THE DARK Film Review, Tribeca Film Festival

Nadia Alexander as Mina with Toby Nichols as Alex in one of several touching scenes in this bravura horror film. Picture by Christopher Katsarov

Director Justin P. Lange’s decision to make his first feature film about a hideously ferocious, preternaturally powerful, flesh eating monster that would eventually win the sympathy and empathy of audiences despite its hellacious savagery with an ax, resulted in one of the best horror movies in recent memory.

The challenge for this reviewer, hubris in check, who believes he has divined facets of THE DARK overlooked and misunderstood by other reviewers, is not to load up his review with spoilers, other than say that, perhaps, readers might consider ignoring references to undead or zombie. THE DARK, instead, is a fairytale wrapped inside a boldacious horror movie. It is, on one level, a hideous-thing-that-goes-bump-in-the-night thriller of uncanny panache and, on another level, a fairytale with incredible verve. Writer-Director Lange accomplishes so much in his cinematic story telling that I doubt that any cinephiles will be satisfied just seeing this horror story once.

I’ve seen it twice already. There were several times during my first 94-minute screening I wanted to savor what I had just seen but couldn’t because of other scenes equally arresting. The cast is rich with supporting and minor characters who all appear to have been meticulously selected for their roles and scenes. Lange’s monster is played by Nadia Alexander, who won the prize for Best Actress in an U.S. Narrative Feature Film for BLAME  at Tribeca in 2017. She’s back to Tribeca in another bravura role as Mina, a fiendish, female creature possessed by an incendiary rage as all consuming as napalm. Lange, nevertheless, does not depend on gratuitous gore and hideous makeup for the horrors and terrors occurring in THE DARK.

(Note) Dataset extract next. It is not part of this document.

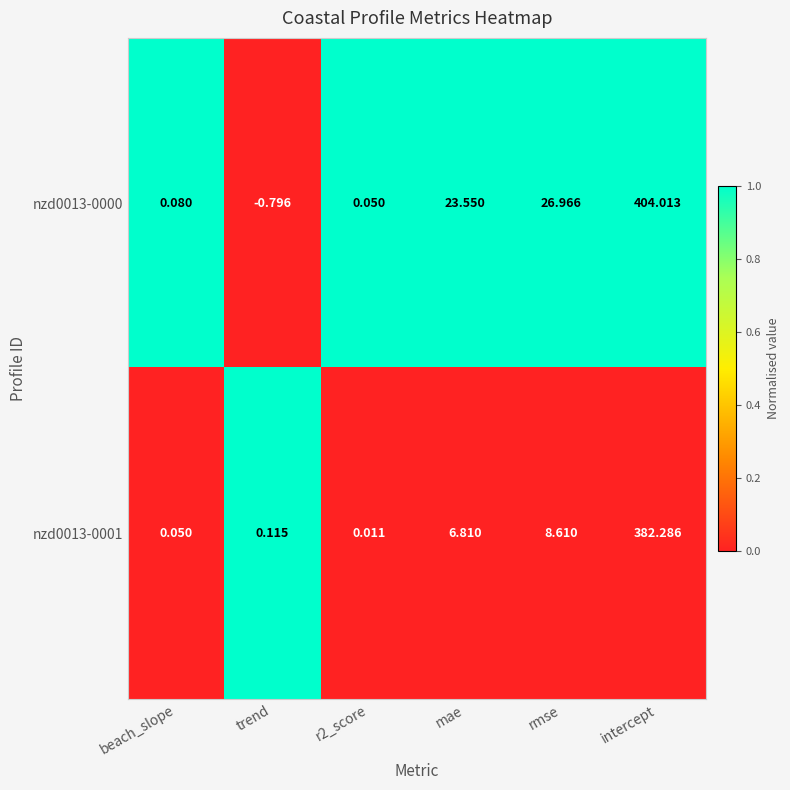

Is the value of nzd0013-0000 at trend greater than the value of nzd0013-0001 at r2_score?

No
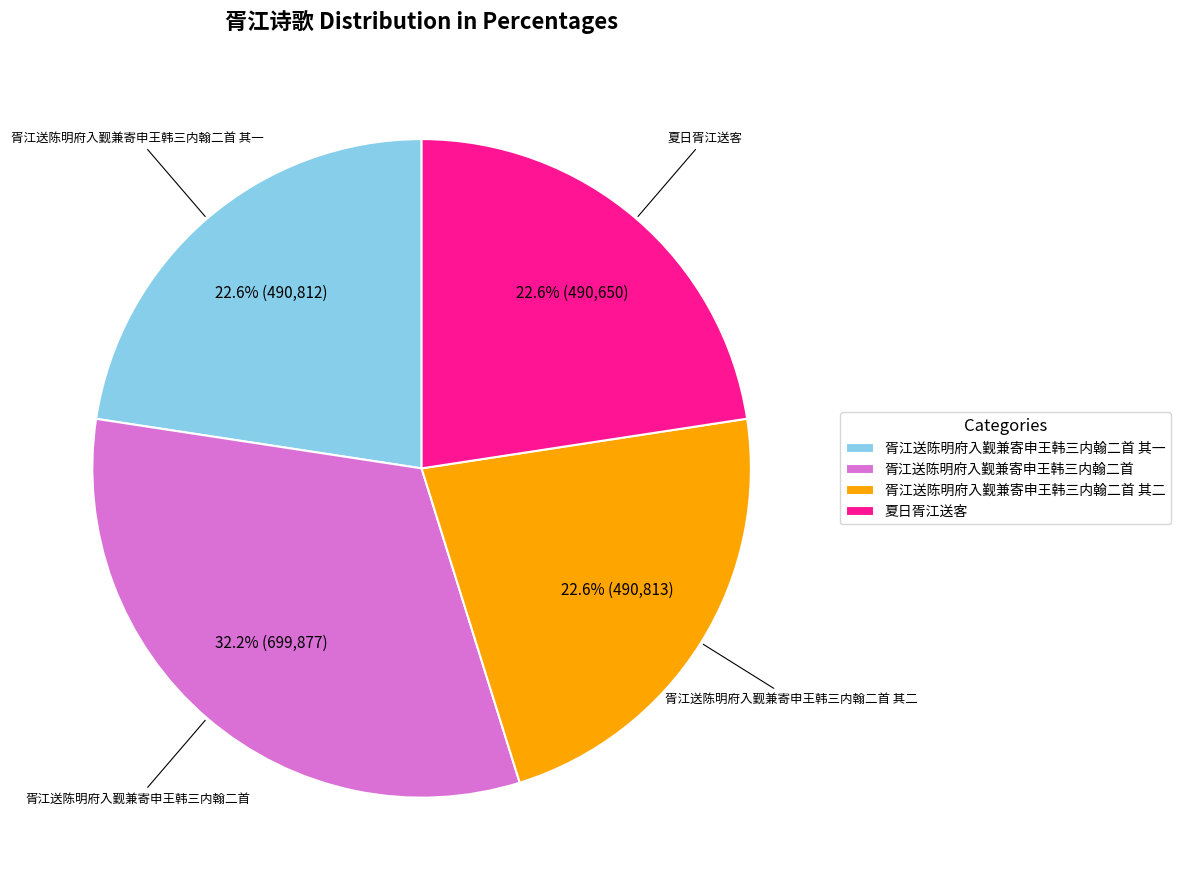

Is it true that 胥江送陈明府入觐兼寄申王韩三内翰二首 其二 is 23% of the pie?

True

Picture by Christopher Katsarov

In an interview, Lange told this reviewer that LET THE RIGHT ONE IN, a Swedish romantic horror movie, was an inspiration for his first feature film. The “right one” is Eli, played by Lina Leandersson, a “beautiful but peculiar girl,” peculiar as in blood sucking vampire who makes friends with a bullied boy whom she decides not to drain.

I liked LET  THE RIGHT ONE IN. What Lange accomplished, however, was impressive, a monster, whose face alone could scare the bejesus out of Michael Myers, Jason and Leather Face, eliciting sympathy and empathy from audiences. It’s how Lange accomplished that and so much more in this movie that audiences will feel the need to revisit and revisit. How many other filmmakers will take that kind of challenge?

Hint: When Mina inadvertently stumbles upon Alex, a traumatized youth, inexplicable things begin to happen.